▶ [PAGE TEXT]:
* begin *
= 1990 Jade Solid Gold Best Ten Music Awards Presentation =

Hong Kong music awards ceremony

The 1990 Jade Solid Gold Best Ten Music Awards Presentation (1990年度十大勁歌金曲頒獎典禮) was held in January 1991. It is part of the Jade Solid Gold Best Ten Music Awards Presentation series held in Hong Kong.

== Top 10 song awards ==
The top 10 songs (十大勁歌金曲) of 1990 are as follows.

| Song name in Chinese | Artist |
|---|---|
| 失戀 | Grasshopper (Band members: Calvin Choy, Remus Choy, Edmond So) |
| 再會了 | Andy Lau |
| 前塵 | Sandy Lam |
| 相逢何必曾相識 | Ram Chiang, Rita Carpio |
| 愛恨纏綿 | Shirley Kwan |
| 祗願一生愛一人 | Jacky Cheung |
| 焚心以火 | Sally Yeh |
| 眷戀 | Hacken Lee |
| 光輝歲月 | Beyond (Band members: Wong Ka Kui, Wong Ka Keung, Paul Wong Koon Chung, Yip Sai Wing) |
| 心仍是冷 | Anita Mui, Anthony Lun |

== Additional awards ==

| Award | Song name (if available for award) | Recipient(s) |
The Most Popular Mandarin Song Award (最受歡迎國語歌曲獎)
* end *
▶ [LISTING]:
* begin *
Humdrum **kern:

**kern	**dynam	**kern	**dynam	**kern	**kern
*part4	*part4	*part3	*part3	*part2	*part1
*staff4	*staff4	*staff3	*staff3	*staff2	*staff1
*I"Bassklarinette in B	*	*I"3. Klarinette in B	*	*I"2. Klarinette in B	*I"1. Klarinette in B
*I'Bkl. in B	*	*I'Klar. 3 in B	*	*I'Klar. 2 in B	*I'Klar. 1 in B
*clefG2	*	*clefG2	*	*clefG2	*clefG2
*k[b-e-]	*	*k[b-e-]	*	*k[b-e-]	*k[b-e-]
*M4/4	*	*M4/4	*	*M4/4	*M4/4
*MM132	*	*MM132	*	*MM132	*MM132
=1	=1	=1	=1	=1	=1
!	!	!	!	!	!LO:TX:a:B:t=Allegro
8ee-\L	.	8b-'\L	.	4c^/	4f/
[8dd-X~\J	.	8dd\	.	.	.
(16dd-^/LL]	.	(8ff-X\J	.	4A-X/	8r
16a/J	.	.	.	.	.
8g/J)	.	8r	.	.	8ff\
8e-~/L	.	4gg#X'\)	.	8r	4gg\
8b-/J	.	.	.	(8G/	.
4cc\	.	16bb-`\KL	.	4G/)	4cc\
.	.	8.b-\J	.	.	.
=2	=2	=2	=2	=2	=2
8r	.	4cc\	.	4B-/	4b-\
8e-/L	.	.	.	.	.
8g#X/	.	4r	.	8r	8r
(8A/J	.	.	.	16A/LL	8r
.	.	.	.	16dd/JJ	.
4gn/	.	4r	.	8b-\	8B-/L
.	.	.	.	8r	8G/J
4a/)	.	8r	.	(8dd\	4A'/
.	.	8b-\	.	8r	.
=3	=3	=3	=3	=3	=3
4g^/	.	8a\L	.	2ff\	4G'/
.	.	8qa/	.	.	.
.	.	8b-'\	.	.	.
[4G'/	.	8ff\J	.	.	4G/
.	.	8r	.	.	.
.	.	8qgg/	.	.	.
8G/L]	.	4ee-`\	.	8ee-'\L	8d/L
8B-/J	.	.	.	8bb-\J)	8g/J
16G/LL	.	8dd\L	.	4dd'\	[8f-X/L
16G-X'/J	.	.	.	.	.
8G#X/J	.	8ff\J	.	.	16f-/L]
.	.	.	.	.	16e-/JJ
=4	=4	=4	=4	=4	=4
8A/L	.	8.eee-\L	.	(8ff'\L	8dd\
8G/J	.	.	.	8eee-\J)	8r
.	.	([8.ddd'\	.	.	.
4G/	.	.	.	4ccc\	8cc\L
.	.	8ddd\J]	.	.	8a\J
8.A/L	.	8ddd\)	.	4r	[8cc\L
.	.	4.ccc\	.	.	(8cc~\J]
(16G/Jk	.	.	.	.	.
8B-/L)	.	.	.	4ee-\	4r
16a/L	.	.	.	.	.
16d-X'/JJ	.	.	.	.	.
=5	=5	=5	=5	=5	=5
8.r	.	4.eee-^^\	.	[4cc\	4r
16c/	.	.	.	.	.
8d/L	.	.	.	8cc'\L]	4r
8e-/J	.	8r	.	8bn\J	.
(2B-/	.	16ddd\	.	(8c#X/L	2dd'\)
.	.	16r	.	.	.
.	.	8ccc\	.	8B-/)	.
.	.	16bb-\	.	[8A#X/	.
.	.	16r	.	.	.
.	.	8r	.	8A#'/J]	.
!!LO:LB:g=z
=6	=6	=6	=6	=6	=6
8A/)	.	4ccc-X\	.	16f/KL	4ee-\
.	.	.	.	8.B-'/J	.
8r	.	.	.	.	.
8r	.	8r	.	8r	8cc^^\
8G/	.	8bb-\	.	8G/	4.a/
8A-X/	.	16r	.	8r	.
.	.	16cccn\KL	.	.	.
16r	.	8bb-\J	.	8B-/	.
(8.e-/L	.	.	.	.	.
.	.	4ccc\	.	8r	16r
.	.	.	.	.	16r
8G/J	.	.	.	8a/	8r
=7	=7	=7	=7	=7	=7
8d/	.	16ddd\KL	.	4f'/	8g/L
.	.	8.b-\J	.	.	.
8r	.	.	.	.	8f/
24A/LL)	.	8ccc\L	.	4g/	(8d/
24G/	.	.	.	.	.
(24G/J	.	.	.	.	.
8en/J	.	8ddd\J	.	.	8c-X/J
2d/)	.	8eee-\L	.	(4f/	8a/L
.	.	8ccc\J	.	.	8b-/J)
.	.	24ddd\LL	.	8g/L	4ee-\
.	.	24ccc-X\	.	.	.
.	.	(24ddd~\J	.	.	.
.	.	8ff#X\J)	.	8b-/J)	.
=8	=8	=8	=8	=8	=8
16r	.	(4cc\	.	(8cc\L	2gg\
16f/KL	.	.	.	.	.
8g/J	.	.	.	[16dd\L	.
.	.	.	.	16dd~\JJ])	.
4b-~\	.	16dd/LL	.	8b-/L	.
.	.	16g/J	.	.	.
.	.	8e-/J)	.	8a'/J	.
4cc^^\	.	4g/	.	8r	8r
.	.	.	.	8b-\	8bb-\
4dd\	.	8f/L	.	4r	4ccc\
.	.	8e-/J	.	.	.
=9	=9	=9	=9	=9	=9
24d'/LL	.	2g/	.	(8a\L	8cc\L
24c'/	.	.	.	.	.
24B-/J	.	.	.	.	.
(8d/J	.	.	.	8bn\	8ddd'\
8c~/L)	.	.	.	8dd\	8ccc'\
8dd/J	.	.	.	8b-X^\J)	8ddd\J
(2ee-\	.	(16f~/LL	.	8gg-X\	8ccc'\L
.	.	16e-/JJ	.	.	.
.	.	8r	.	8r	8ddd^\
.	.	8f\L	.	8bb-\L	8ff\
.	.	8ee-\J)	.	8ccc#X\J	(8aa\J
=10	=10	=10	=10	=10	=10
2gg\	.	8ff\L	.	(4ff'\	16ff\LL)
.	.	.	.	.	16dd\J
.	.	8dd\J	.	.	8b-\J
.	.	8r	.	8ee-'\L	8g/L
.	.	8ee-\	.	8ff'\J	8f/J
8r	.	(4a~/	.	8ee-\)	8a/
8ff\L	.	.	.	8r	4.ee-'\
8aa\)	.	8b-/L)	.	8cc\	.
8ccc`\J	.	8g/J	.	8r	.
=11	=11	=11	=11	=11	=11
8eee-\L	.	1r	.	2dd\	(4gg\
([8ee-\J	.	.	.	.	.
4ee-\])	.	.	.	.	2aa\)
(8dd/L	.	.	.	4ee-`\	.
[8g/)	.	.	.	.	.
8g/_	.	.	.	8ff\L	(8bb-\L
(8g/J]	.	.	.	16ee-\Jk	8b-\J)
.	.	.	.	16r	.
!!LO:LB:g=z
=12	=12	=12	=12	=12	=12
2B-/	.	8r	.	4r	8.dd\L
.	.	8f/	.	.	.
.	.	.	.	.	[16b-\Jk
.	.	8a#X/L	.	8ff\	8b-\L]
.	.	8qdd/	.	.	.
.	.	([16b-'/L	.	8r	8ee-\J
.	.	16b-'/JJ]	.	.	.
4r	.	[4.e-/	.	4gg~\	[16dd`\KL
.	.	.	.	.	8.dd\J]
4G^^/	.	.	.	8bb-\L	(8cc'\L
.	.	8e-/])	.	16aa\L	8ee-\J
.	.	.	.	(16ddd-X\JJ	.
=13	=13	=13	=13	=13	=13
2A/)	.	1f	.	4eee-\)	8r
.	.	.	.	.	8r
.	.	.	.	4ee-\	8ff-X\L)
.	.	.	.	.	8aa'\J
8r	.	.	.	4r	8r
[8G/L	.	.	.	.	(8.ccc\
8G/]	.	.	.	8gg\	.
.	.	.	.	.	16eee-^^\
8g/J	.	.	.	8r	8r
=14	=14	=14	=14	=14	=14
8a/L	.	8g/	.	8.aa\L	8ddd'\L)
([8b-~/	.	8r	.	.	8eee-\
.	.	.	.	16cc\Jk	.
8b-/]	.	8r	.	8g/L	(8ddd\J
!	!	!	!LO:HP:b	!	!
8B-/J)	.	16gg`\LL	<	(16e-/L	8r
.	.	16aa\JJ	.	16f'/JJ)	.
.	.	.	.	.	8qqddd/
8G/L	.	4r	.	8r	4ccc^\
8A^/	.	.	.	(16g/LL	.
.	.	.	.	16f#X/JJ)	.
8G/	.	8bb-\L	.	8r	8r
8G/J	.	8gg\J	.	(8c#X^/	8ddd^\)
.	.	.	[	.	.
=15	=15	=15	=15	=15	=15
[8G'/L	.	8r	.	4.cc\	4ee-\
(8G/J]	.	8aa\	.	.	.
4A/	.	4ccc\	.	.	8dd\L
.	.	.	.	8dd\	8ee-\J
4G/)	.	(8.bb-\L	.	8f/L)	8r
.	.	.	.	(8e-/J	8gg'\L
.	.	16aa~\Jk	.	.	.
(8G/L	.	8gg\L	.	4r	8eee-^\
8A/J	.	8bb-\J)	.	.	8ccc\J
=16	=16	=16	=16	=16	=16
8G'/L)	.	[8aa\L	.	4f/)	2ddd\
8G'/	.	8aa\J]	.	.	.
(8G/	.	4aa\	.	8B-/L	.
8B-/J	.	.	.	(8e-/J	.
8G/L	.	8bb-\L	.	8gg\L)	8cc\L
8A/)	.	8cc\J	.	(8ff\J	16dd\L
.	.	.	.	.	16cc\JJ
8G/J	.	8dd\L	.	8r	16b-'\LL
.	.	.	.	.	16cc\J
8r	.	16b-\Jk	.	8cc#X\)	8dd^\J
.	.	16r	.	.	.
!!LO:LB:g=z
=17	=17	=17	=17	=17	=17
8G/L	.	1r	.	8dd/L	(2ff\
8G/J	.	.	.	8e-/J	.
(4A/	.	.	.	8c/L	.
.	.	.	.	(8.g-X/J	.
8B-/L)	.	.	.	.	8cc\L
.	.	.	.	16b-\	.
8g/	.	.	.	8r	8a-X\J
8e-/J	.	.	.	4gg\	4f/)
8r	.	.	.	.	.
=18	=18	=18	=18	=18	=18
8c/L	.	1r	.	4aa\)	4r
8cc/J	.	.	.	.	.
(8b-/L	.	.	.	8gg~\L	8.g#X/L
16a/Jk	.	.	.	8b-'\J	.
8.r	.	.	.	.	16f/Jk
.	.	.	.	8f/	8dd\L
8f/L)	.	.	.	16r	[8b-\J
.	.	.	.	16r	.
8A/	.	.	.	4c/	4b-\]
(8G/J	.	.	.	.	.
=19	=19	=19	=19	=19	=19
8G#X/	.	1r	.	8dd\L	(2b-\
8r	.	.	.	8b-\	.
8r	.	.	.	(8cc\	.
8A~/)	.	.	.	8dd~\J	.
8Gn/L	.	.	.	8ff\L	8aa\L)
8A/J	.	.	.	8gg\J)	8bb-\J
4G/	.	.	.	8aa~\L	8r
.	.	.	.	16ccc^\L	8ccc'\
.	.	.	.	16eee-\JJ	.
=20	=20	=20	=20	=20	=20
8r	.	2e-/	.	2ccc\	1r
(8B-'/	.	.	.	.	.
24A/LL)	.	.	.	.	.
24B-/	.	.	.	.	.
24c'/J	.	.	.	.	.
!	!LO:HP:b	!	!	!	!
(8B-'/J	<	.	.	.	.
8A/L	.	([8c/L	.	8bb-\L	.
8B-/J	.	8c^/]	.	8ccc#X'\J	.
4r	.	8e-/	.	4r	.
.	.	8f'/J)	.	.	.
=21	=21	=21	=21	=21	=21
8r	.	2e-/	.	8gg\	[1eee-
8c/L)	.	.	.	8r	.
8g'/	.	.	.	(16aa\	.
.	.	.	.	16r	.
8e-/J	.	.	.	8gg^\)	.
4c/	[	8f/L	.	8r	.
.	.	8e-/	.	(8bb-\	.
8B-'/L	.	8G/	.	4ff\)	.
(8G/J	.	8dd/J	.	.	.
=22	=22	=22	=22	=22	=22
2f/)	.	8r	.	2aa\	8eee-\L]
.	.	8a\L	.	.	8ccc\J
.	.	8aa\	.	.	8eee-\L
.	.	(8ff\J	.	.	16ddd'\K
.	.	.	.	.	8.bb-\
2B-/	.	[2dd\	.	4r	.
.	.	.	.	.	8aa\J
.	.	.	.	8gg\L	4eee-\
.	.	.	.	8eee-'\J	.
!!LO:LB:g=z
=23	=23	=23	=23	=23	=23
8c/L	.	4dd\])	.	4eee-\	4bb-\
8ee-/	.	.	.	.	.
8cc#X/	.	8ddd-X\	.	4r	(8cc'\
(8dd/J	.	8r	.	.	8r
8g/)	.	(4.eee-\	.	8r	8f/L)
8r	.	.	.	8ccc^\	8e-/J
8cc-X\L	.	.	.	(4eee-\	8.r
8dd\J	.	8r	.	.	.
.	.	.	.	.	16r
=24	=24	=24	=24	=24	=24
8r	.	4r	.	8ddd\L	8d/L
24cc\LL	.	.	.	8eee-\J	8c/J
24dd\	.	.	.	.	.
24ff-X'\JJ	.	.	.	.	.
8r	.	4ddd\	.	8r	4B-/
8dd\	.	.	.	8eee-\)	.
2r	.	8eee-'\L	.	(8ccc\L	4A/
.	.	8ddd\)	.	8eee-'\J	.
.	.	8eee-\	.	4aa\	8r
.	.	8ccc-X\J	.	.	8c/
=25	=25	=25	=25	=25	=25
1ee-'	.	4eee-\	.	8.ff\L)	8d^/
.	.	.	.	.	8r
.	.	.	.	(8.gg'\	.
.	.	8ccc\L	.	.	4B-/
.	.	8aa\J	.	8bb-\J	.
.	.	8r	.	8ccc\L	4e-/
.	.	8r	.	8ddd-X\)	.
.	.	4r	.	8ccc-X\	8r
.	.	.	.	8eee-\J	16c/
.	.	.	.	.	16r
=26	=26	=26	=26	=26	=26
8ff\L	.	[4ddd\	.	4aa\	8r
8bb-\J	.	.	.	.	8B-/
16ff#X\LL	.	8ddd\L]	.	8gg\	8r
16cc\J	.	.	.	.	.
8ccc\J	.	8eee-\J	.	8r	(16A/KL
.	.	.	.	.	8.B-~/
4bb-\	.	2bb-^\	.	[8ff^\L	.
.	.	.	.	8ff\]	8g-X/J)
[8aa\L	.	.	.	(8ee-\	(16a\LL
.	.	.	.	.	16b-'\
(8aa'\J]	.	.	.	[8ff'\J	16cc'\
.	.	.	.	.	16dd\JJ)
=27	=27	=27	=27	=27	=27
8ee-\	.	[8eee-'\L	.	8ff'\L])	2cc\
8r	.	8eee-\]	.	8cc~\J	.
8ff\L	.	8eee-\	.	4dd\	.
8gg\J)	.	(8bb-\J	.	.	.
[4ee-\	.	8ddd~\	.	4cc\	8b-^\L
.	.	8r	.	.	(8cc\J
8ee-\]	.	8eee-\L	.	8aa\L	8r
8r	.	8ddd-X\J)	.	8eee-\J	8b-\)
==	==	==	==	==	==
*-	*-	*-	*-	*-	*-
* end *
▶ [WHAT THE EXERCISE ASKS]:
From the awards page above, quote everything from "The 1990 Jade" down to "are as follows." word for word.

▶ [REPLY]:
The 1990 Jade Solid Gold Best Ten Music Awards Presentation (1990年度十大勁歌金曲頒獎典禮) was held in January 1991. It is part of the Jade Solid Gold Best Ten Music Awards Presentation series held in Hong Kong.

== Top 10 song awards ==
The top 10 songs (十大勁歌金曲) of 1990 are as follows.